En un contexto social complejo y con la llegada de las bajas temperaturas, Cáritas San Rafael profundiza su tarea solidaria a través del programa PNUD Seco, una iniciativa del Ministerio de Capital Humano que permite canalizar ayuda concreta hacia los sectores más vulnerables del departamento.
El esquema de trabajo se basa en el envío de fondos destinados exclusivamente a la compra de mercadería, que luego es distribuida de manera organizada en distintos puntos del territorio.
En total, son más de 23 espacios los que forman parte de la red de asistencia, entre parroquias, centros de misión, merenderos e incluso algunas instituciones educativas que se sumaron al programa.

La logística se apoya en el conocimiento territorial de cada comunidad. Son las propias parroquias y entidades las que relevan a las familias beneficiarias, lo que permite una distribución equitativa según la demanda real de cada zona.
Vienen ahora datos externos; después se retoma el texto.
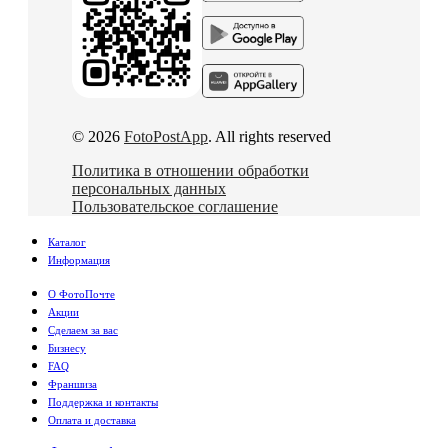
© 2026
FotoPostApp
. All rights reserved
Политика в отношении обработки
персональных данных
Пользовательское соглашение
Каталог
Информация
О ФотоПочте
Акции
Сделаем за вас
Бизнесу
FAQ
Франшиза
Поддержка и контакты
Оплата и доставка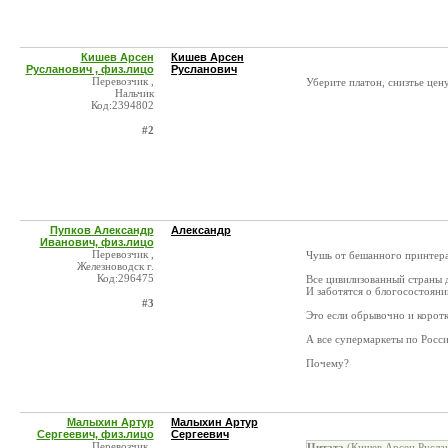
Кишев Арсен
Кишев Арсен
Русланович , физ.лицо
Русланович
Перевозчик ,
Уберите платон, снизтье цену
Нальчик
Код:2394802
#2
Пупков Александр
Александр
Иванович, физ.лицо
Перевозчик ,
Чушь от бешанного принтера.
Железноводск г.
Код:296475
Все цивилизованный страны д
И заботятся о блогосостояни
#3
Это если обрывочно и коротко
А все супермаркеты по Росси
Почему?
Малыхин Артур
Малыхин Артур
Сергеевич, физ.лицо
Сергеевич
Перевозчик ,
Цитата
(Кишев Арсен Руслан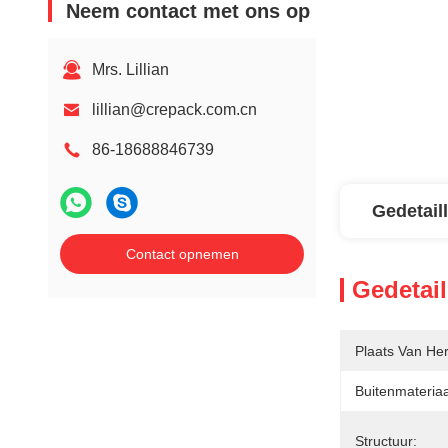
Neem contact met ons op
Mrs. Lillian
lillian@crepack.com.cn
86-18688846739
Gedetail
Contact opnemen
Gedetail
Plaats Van He
Buitenmateriaa
Structuur: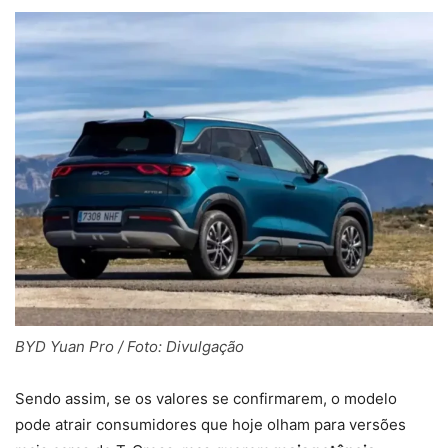
BYD Yuan Pro / Foto: Divulgação
Sendo assim, se os valores se confirmarem, o modelo
pode atrair consumidores que hoje olham para versões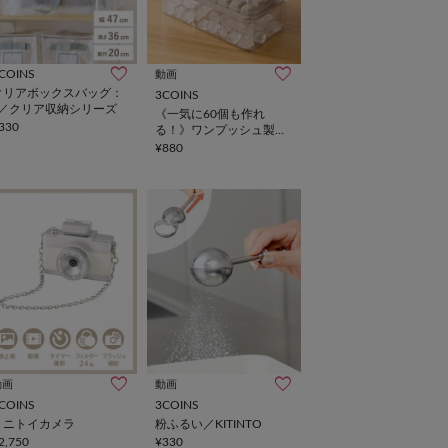
COINS
動画
クリアボックスバッグ：
3COINS
L／クリア収納シリーズ
《一気に60個も作れ
330
る！》ワンプッシュ製氷
器／KITINTO
¥880
動画
動画
COINS
3COINS
ミニトイカメラ
粉ふるい／KITINTO
2,750
¥330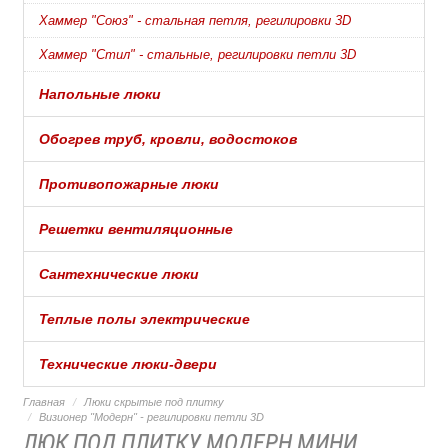
Хаммер "Союз" - стальная петля, регилировки 3D
Хаммер "Стил" - стальные, регилировки петли 3D
Напольные люки
Обогрев труб, кровли, водостоков
Противопожарные люки
Решетки вентиляционные
Сантехнические люки
Теплые полы электрические
Технические люки-двери
Главная
Люки скрытые под плитку
Визионер "Модерн" - регилировки петли 3D
ЛЮК ПОД ПЛИТКУ МОДЕРН МИНИ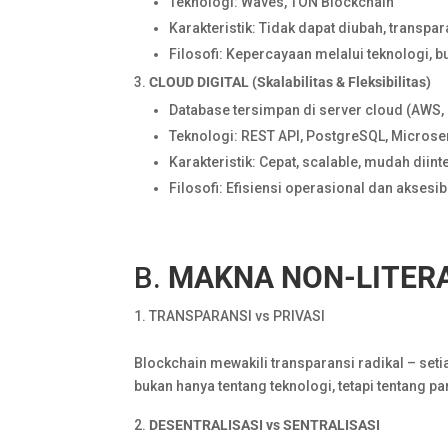
Teknologi: Waves, TON Blockchain
Karakteristik: Tidak dapat diubah, transpar
Filosofi: Kepercayaan melalui teknologi, b
CLOUD
DIGITAL
(Skalabilitas
&
Fleksibilitas)
Database tersimpan di server cloud (AWS,
Teknologi: REST API, PostgreSQL, Microse
Karakteristik: Cepat, scalable, mudah diin
Filosofi: Efisiensi operasional dan aksesib
B.
MAKNA
NON-LITER
TRANSPARANSI vs PRIVASI
Blockchain mewakili transparansi radikal – setia
bukan hanya tentang teknologi, tetapi tentang 
DESENTRALISASI
vs
SENTRALISASI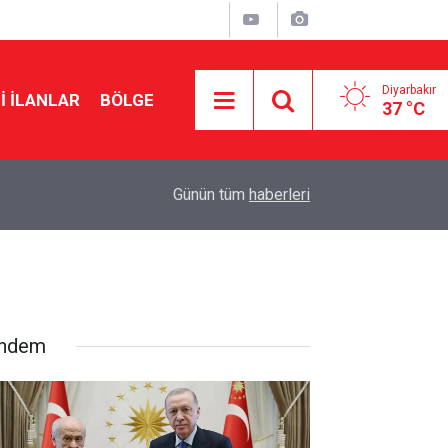
Diyarbakır
I İLANLAR
BÖLGE
37 °C
10:44
Diyarbakır’daki hastanenin statüsü yükseltildi
Günün tüm
haberleri
ndem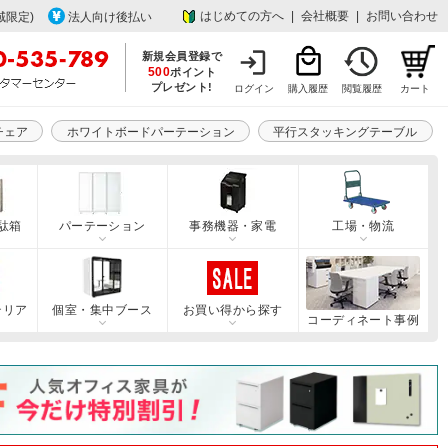
はじめての方へ
|
会社概要
|
お問い合わせ
域限定)
法人向け後払い
新規会員登録で
500
ポイント
プレゼント!
ログイン
購入履歴
閲覧履歴
カート
チェア
ホワイトボードパーテーション
平行スタッキングテーブル
駄箱
パーテーション
事務機器・家電
工場・物流
テリア
個室・集中ブース
お買い得から探す
コーディネート事例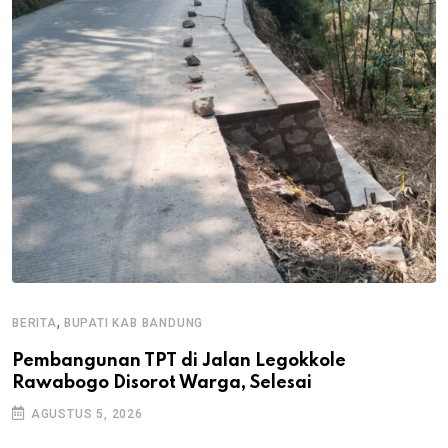
,
BERITA
BUPATI KAB BANDUNG
B
Pembangunan TPT di Jalan Legokkole
K
Rawabogo Disorot Warga, Selesai
D
AGUSTUS 5, 2026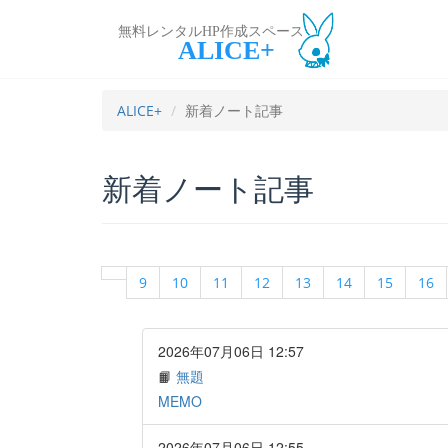
無料レンタルHP作成スペース
ALICE+
ALICE+
新着ノート記事
新着ノート記事
9
10
11
12
13
14
15
16
2026年07月06日 12:57
📙
無題
MEMO
2026年07月06日 12:55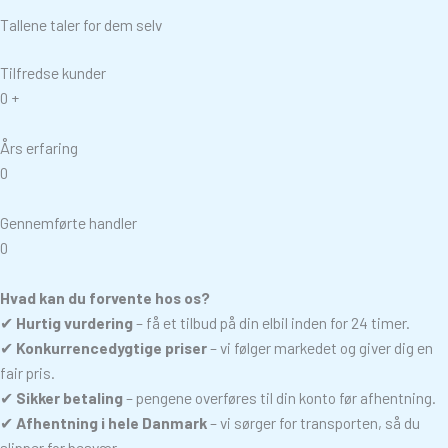
Tallene taler for dem selv
Tilfredse kunder
0
+
Års erfaring
0
Gennemførte handler
0
Hvad kan du forvente hos os?
✔
Hurtig vurdering
– få et tilbud på din elbil inden for 24 timer.
✔
Konkurrencedygtige priser
– vi følger markedet og giver dig en
fair pris.
✔
Sikker betaling
– pengene overføres til din konto før afhentning.
✔
Afhentning i hele Danmark
– vi sørger for transporten, så du
slipper for besvær.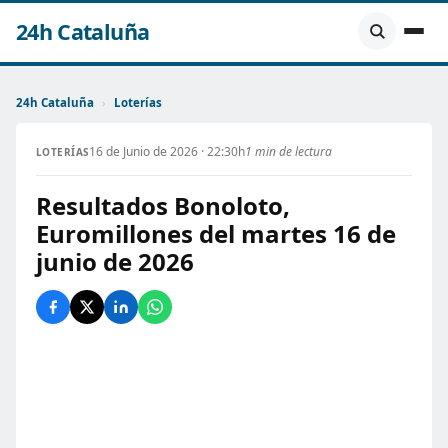
24h Cataluña
24h Cataluña
›
Loterías
16 de Junio de 2026 · 22:30h
1 min de lectura
LOTERÍAS
Resultados Bonoloto,
Euromillones del martes 16 de
junio de 2026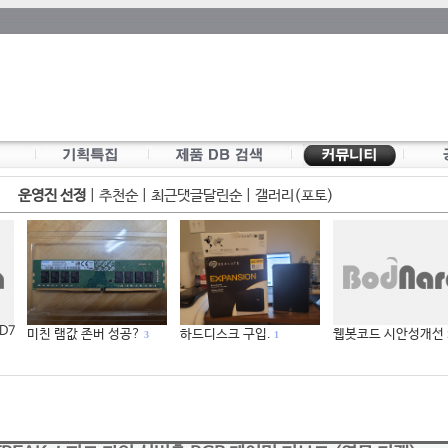
운영진 선정
|
추천순
|
최근댓글달린순
|
갤러리(포토)
 D7
미친 램값 존버 성공?
하드디스크 구입.
웹봇코드 시안성개선
3
1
En la última entrega, por ejemplo, se destinaron cerca de 29 millones de pesos en alimentos, que se repartieron entre quienes integran el padrón del programa.
Desde Cáritas aclaran que la ayuda está dirigida específicamente a personas previamente inscriptas. Quienes se acercan por primera vez se registran para futuras incorporaciones, en función de la disponibilidad de recursos y cupos.
TAREA SOLIDARIA INCANSABLE
Más allá del acompañamiento alimentario, la demanda social se amplía con la llegada del invierno. En las parroquias, las consultas más frecuentes incluyen pedidos de abrigo, frazadas, medicamentos e incluso alimentos ya elaborados.
Frente a este escenario, la organización trabaja en generar reservas de elementos esenciales para afrontar los meses más fríos, que según estimaciones climáticas podrían ser especialmente intensos.
Desde la institución remarcan que la tarea solidaria no se limita a una estructura formal. Cáritas es parte de la Iglesia, pero la ayuda —sostienen— debe ser un compromiso de toda la comunidad. En ese sentido, invitan a los vecinos no solo a acercarse en busca de asistencia, sino también a involucrarse activamente, colaborando con quienes más lo necesitan.
En San Rafael, donde la red comunitaria suele ser clave en momentos difíciles, el trabajo articulado entre instituciones y ciudadanos vuelve a mostrarse como una herramienta fundamental para sostener a los sectores más vulnerables.